Cluster analysis of 20 cloned late blight resistance genes including R1, R3a and R3b was performed based on the complete CDS sequences using MEGA5 software. The cluster diagram showed that R3a and R3b were clustered together and supported with a 100% bootstrap value, while R1 was distant from R3a and R3b, and clustered with Rpi-blb2 gene in a separate branch with a 100% bootstrap value (Fig. 14). The clustering relationships of cloned late blight resistance genes were consistent with the results of gene expression profiling.

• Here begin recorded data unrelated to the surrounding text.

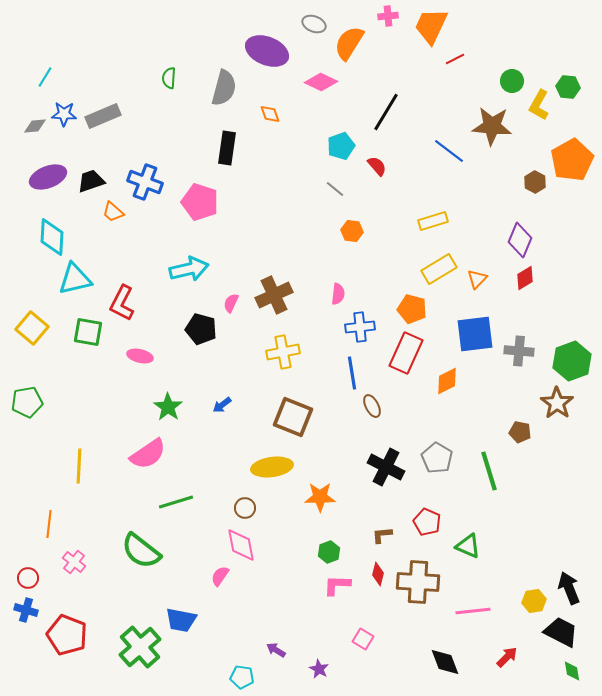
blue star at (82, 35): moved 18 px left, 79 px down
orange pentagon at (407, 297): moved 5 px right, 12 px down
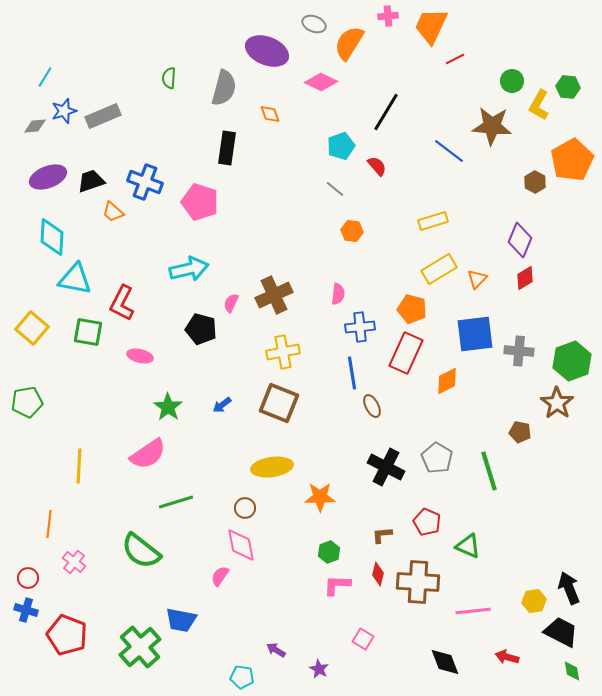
blue star at (64, 114): moved 3 px up; rotated 20 degrees counterclockwise
cyan triangle at (75, 279): rotated 24 degrees clockwise
brown square at (293, 417): moved 14 px left, 14 px up
red arrow at (507, 657): rotated 120 degrees counterclockwise
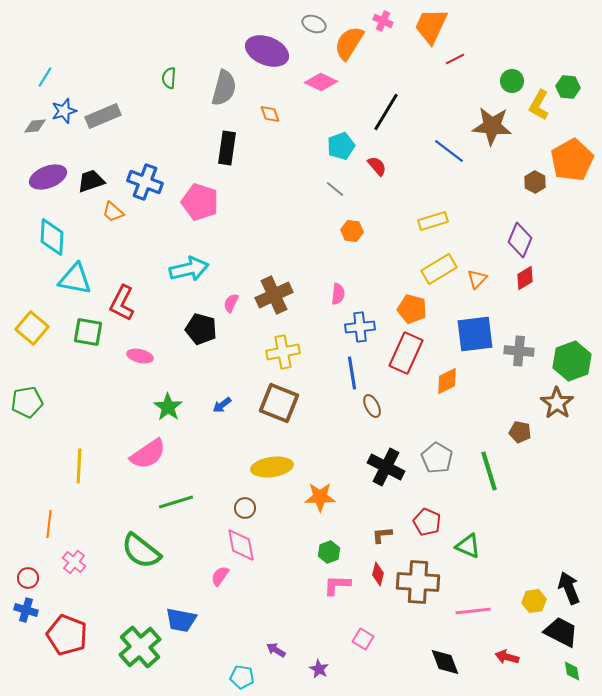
pink cross at (388, 16): moved 5 px left, 5 px down; rotated 30 degrees clockwise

Validation of RNA-seq data by real-time quantitative PCR (qRT-PCR)

To validate the results of RNA-seq data, we randomly selected 16 DEGs in potato R1-, R3a-, and R3b-expressing transgenic plants 24 h after infection by P. infestans isolates 89148 and CN152, including ERF transcription factor 5, zinc finger protein and leucine-rich repeat family protein coding genes (Table S3). Quantitative RT-PCR was performed on these 16 DEGs. Gene expression was altered in each of the transgenic lines relative to WT Desiree plants. The fold changes of PGSC0003DMG400008364, PGSC0003DMG400000417, PGSC0003DMG400010128, and PGSC0003DMG400010139 genes were over 10 with log2 >3.4 (Table S4). The measured relative expression levels of these 16 DEGs were similar and a high correlation (R²>0.92) was observed between qRT-PCR and RNA-seq data (Fig. 15), confirming the reliability of the transcriptome data. The comparison of RNA-seq to log2 qRT-PCR levels is shown in Table S10.